- Task statement
The data below is to be repeated in full, exactly as shown.

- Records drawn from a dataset
>>>

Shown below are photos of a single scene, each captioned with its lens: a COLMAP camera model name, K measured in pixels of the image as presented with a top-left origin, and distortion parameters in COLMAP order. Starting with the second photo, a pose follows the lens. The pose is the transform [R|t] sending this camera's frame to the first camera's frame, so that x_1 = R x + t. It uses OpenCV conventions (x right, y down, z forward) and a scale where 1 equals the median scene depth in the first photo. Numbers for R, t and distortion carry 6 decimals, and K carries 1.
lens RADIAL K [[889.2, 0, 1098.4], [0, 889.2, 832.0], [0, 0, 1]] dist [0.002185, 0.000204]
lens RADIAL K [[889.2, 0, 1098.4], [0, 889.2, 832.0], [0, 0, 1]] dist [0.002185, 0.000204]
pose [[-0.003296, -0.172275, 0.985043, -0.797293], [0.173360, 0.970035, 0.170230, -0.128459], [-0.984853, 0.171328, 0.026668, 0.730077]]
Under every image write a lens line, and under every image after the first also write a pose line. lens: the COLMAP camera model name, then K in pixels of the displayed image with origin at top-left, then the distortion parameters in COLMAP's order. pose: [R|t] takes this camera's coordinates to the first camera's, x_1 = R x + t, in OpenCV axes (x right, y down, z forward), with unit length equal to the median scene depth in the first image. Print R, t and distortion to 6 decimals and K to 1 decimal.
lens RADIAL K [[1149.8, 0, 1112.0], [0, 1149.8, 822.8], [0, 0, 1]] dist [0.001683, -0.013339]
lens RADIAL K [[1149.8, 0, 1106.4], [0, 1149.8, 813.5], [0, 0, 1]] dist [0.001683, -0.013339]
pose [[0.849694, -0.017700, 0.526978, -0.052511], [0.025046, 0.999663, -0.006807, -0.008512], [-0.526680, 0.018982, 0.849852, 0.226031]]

<<<

- Output below
Shown below are photos of a single scene, each captioned with its lens: a COLMAP camera model name, K measured in pixels of the image as presented with a top-left origin, and distortion parameters in COLMAP order. Starting with the second photo, a pose follows the lens. The pose is the transform [R|t] sending this camera's frame to the first camera's frame, so that x_1 = R x + t. It uses OpenCV conventions (x right, y down, z forward) and a scale where 1 equals the median scene depth in the first photo. Numbers for R, t and distortion carry 6 decimals, and K carries 1.
lens RADIAL K [[889.2, 0, 1098.4], [0, 889.2, 832.0], [0, 0, 1]] dist [0.002185, 0.000204]
lens RADIAL K [[889.2, 0, 1098.4], [0, 889.2, 832.0], [0, 0, 1]] dist [0.002185, 0.000204]
pose [[-0.003296, -0.172275, 0.985043, -0.797293], [0.173360, 0.970035, 0.170230, -0.128459], [-0.984853, 0.171328, 0.026668, 0.730077]]
Under every image write a lens line, and under every image after the first also write a pose line. lens: the COLMAP camera model name, then K in pixels of the displayed image with origin at top-left, then the distortion parameters in COLMAP's order. pose: [R|t] takes this camera's coordinates to the first camera's, x_1 = R x + t, in OpenCV axes (x right, y down, z forward), with unit length equal to the median scene depth in the first image. Print R, t and distortion to 6 decimals and K to 1 decimal.
lens RADIAL K [[1149.8, 0, 1112.0], [0, 1149.8, 822.8], [0, 0, 1]] dist [0.001683, -0.013339]
lens RADIAL K [[1149.8, 0, 1106.4], [0, 1149.8, 813.5], [0, 0, 1]] dist [0.001683, -0.013339]
pose [[0.849694, -0.017700, 0.526978, -0.052511], [0.025046, 0.999663, -0.006807, -0.008512], [-0.526680, 0.018982, 0.849852, 0.226031]]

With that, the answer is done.